WORK REQUEST >> Copy the records from the beginning through the line that contains "cumulative_recovered", both ends included, and swap every "series" for "dataset", changing nothing else. Omit the pictures from your copy.

(DATA EXCERPTS Opens)

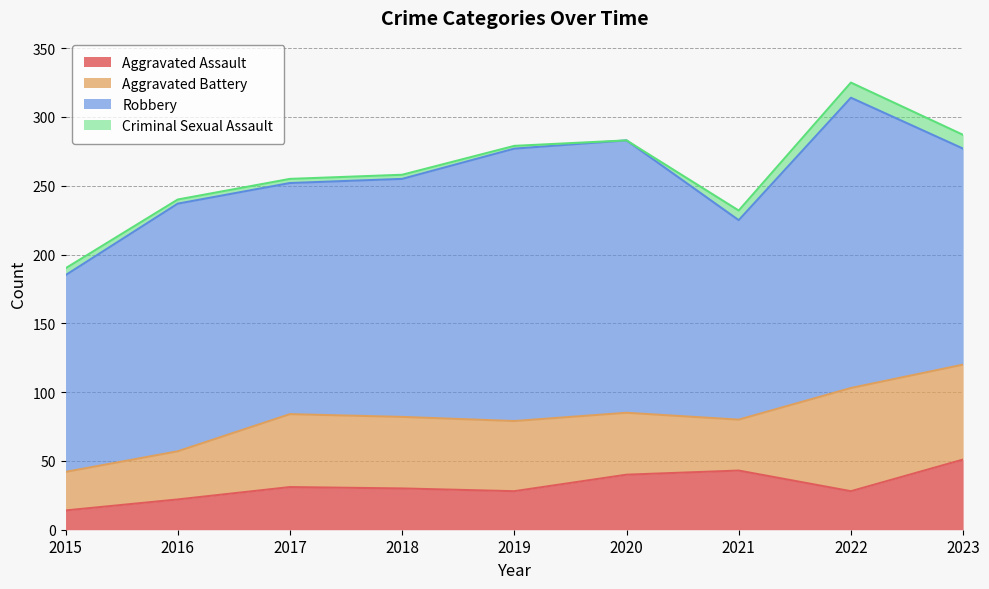

Which series has the largest total across all categories?

Robbery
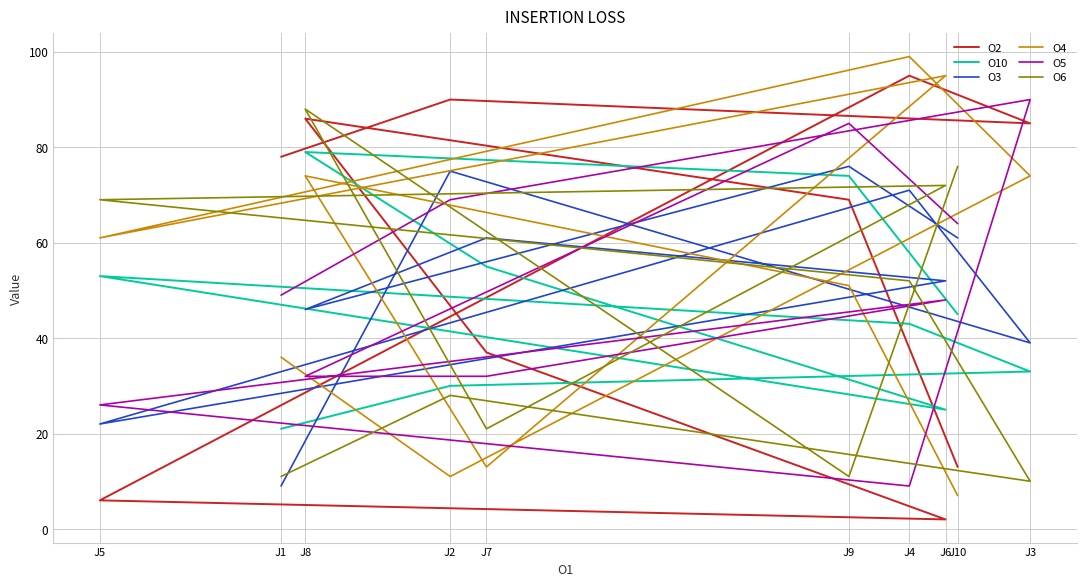

After their last crossing, which series has the higher values: O2 or O6?

O6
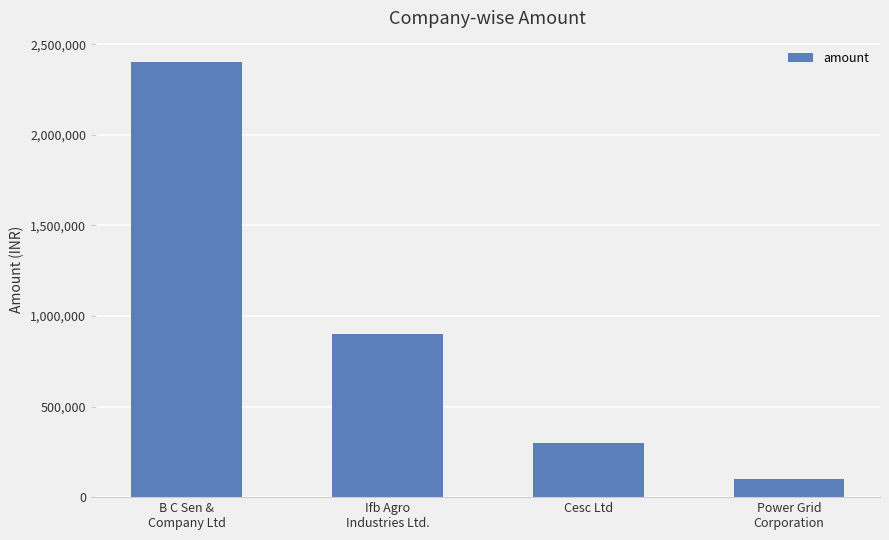

How many values are below 900000?

2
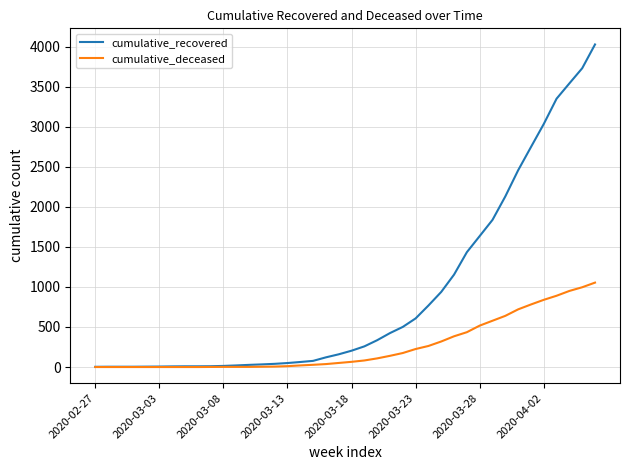

Which series has the largest total across all categories?

cumulative_recovered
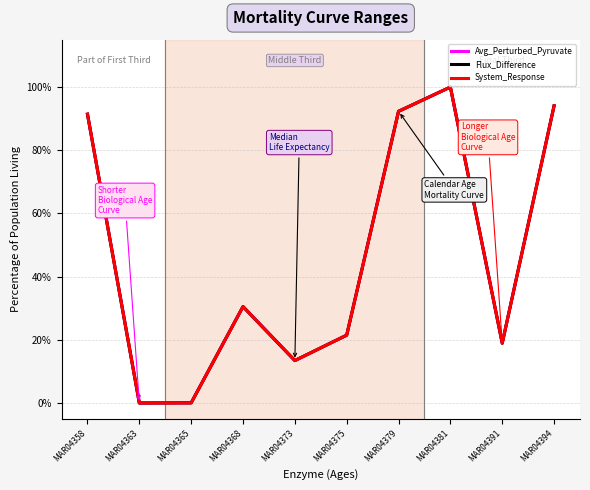

Is this an area chart (filled region under the line)?

No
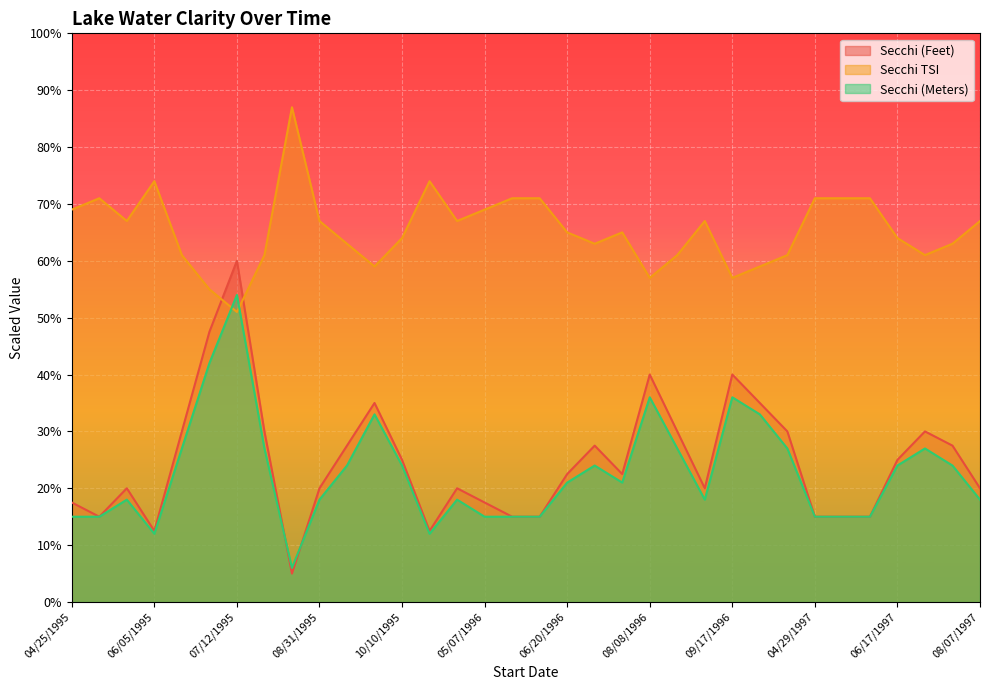

What is the sum of all Secchi (Meters) values?

771.0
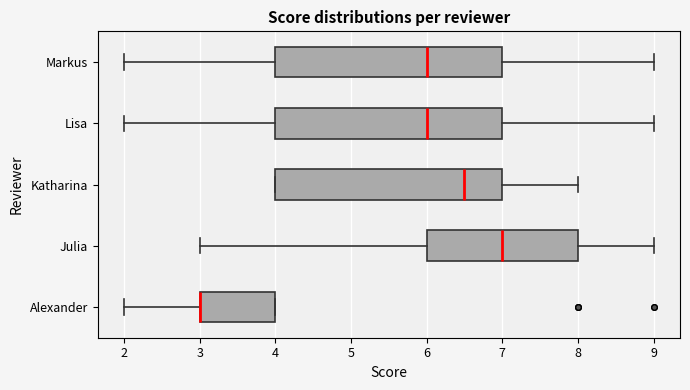

Reading bottom to top, read every box against the x-axis: the position of its median line, the range the box covers, and the ends of its whiskers. The values are not printed on the chart, so give them approximately, as read against the axis.

Alexander: median 3.0 (drawn on the box's left edge), box 3.0 to 4.0, whiskers 2.0 to 4.0
Julia: median 7.0, box 6.0 to 8.0, whiskers 3.0 to 9.0
Katharina: median 6.5, box 4.0 to 7.0, whiskers 4.0 to 8.0
Lisa: median 6.0, box 4.0 to 7.0, whiskers 2.0 to 9.0
Markus: median 6.0, box 4.0 to 7.0, whiskers 2.0 to 9.0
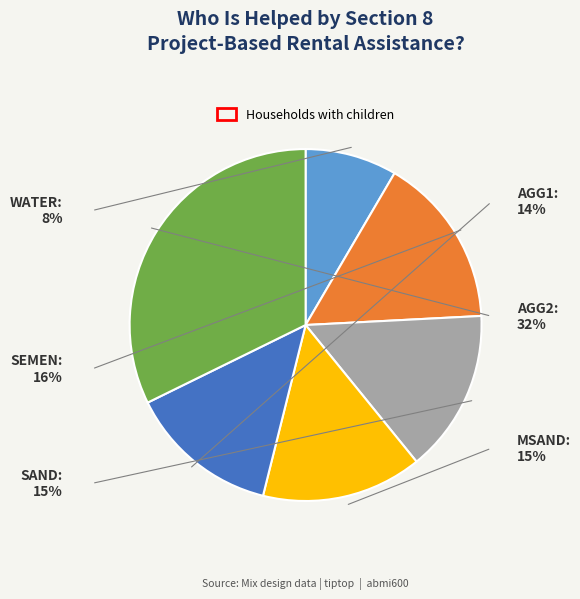

Which slice is the largest?

AGG2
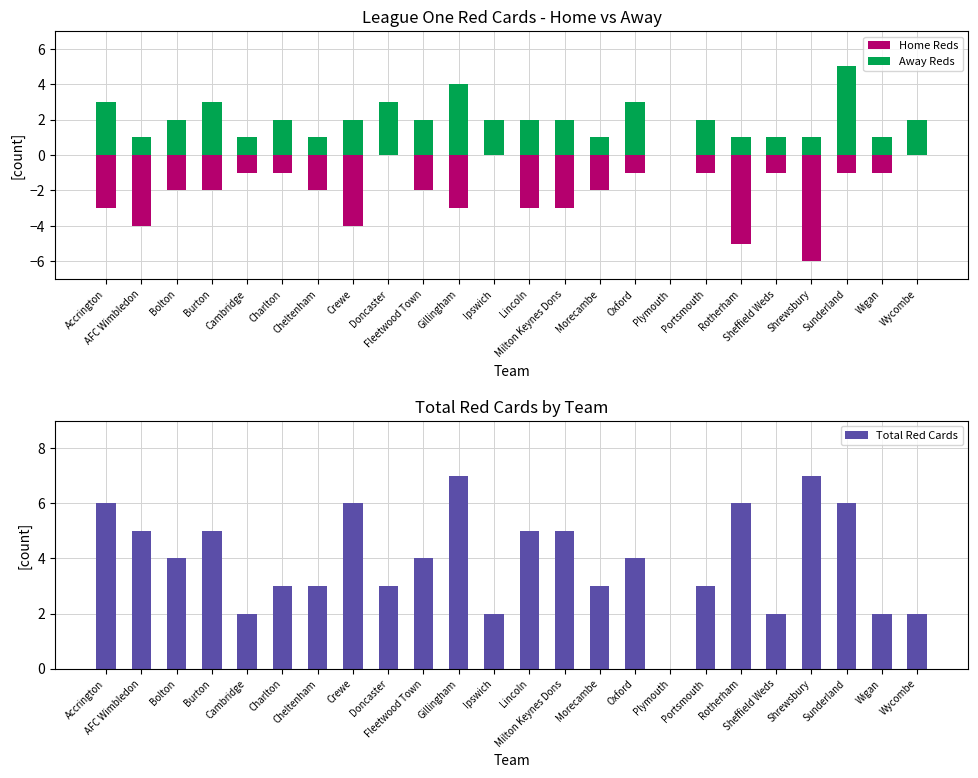

What is the label of the 15th bar from the right?

Fleetwood Town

(DATA EXCERPTS Closes)

COMPLETED EXERCISE >>
Which dataset has the largest total across all categories?

Robbery

After their last crossing, which dataset has the higher values: O2 or O6?

O6

How many values are below 900000?

2

Which dataset has the largest total across all categories?

cumulative_recovered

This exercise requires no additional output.